What zero rates mean for the Swiss economy
For businesses and households, the prolonged zero-rate environment means cheap money will remain available for borrowing. Mortgage rates and corporate lending costs are likely to stay low, supporting investment and consumption. But savers will continue to earn next to nothing on bank deposits. The SNB has long argued that negative or zero rates are necessary to keep the franc from strengthening too much, which would hurt exporters.
The inflation picture
Switzerland has one of the lowest inflation rates among advanced economies. The central bank projects that even with the rate at zero, price pressures will stay contained through the end of the decade. The decision suggests the SNB believes the global factors pushing up prices elsewhere — supply chain disruptions, energy shocks, tight labor markets — are not expected to hit Switzerland with the same force.

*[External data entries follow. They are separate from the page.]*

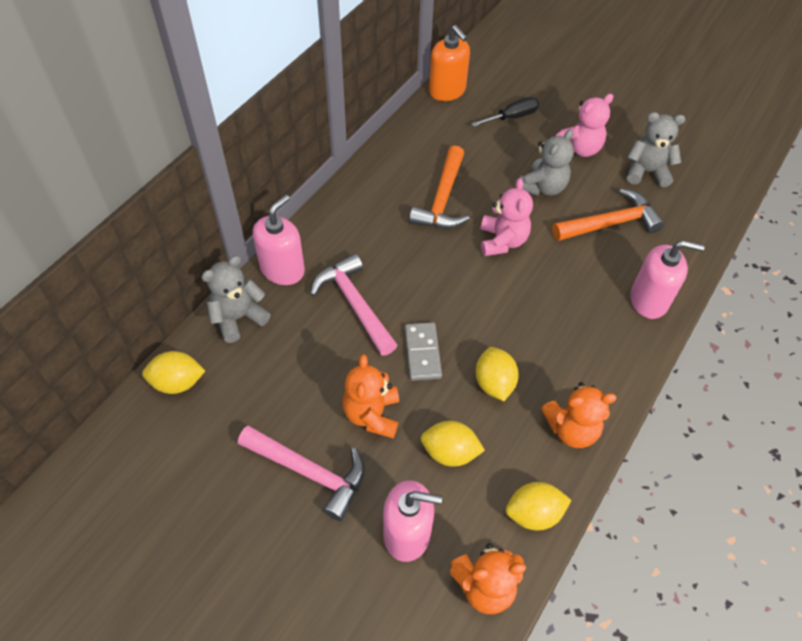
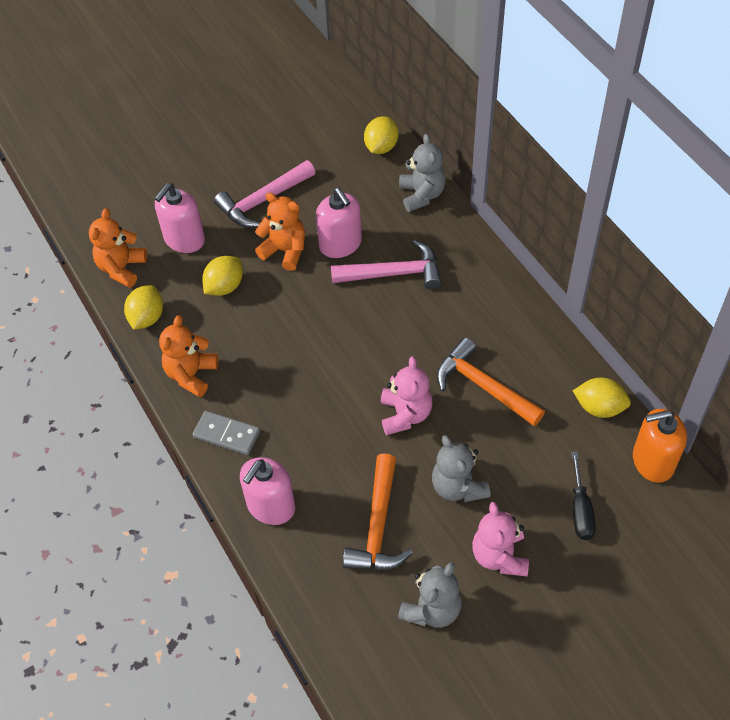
camera: 120 degrees right, 0 degrees up
pink soap dispenser [253,195,305,285] -> pink soap dispenser moved to [316,188,362,258]
grey domino [405,322,442,381] -> grey domino moved to [193,411,260,455]
yellow lemon [475,347,519,401] -> yellow lemon moved to [573,378,631,418]
pink teddy bear [481,178,533,256] -> pink teddy bear turned 120 degrees counterclockwise [381,356,433,435]

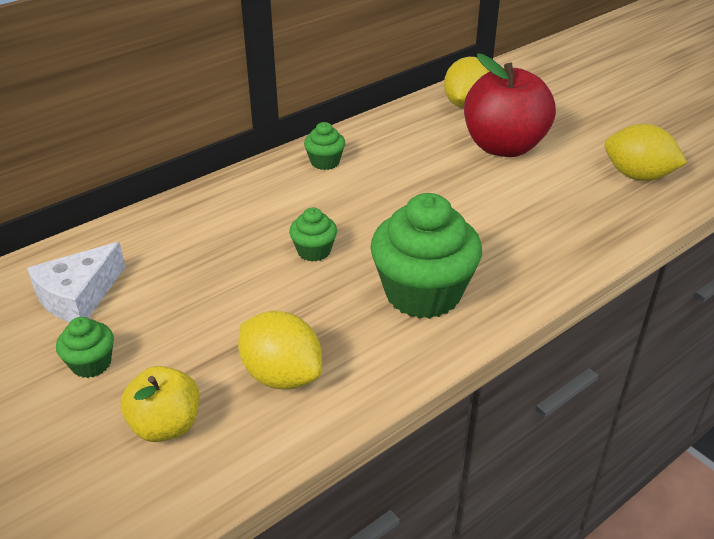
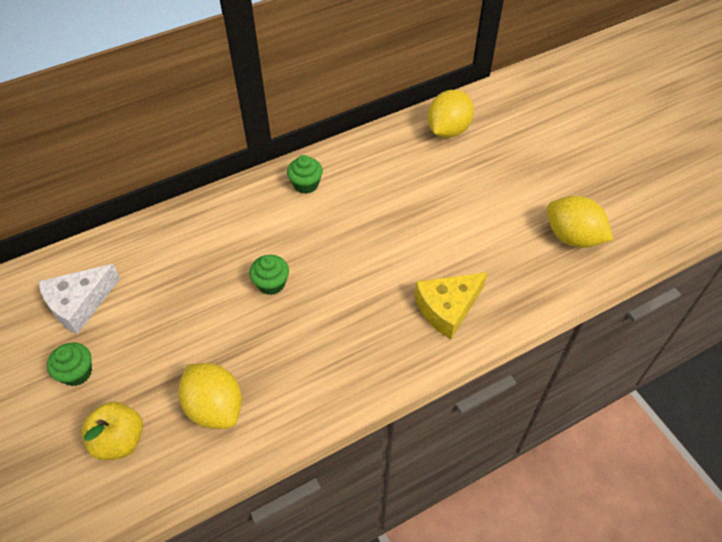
camera: 10 degrees right, 15 degrees up
green cupcake [370,193,482,319] -> none
red apple [464,54,556,157] -> none
none -> yellow cheese [415,272,488,339]

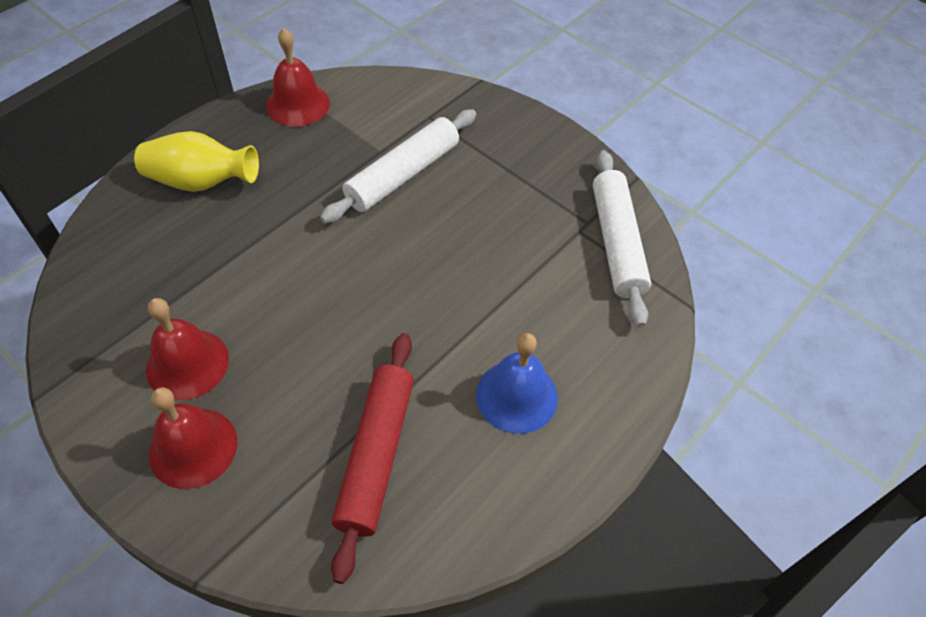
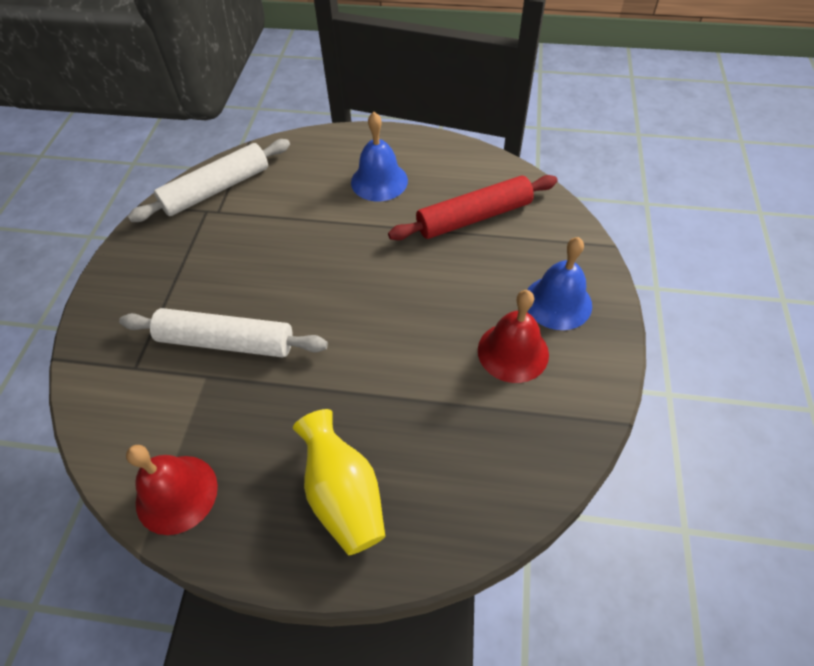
camera: 120 degrees left, 0 degrees up
red bell [149,387,237,489] -> blue bell [528,237,592,330]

The bank did not release updated inflation forecasts alongside the announcement, but maintained its previous outlook for subdued price growth.
No end to easy money in sight
By committing to hold the rate at 0% for so long, the SNB is giving markets and businesses a rare degree of certainty. Most central banks avoid explicit forward guidance beyond a year or two. The SNB's five-year horizon signals deep confidence that inflation will not become a problem. It also means the Swiss franc could remain under pressure to weaken, a dynamic the SNB has historically managed through currency interventions when necessary.
The next scheduled monetary policy assessment from the SNB will come later in 2024, though no change is expected given the new forward guidance. For now, the central bank has effectively taken itself out of the rate-hiking cycle that defines much of the rest of the developed world.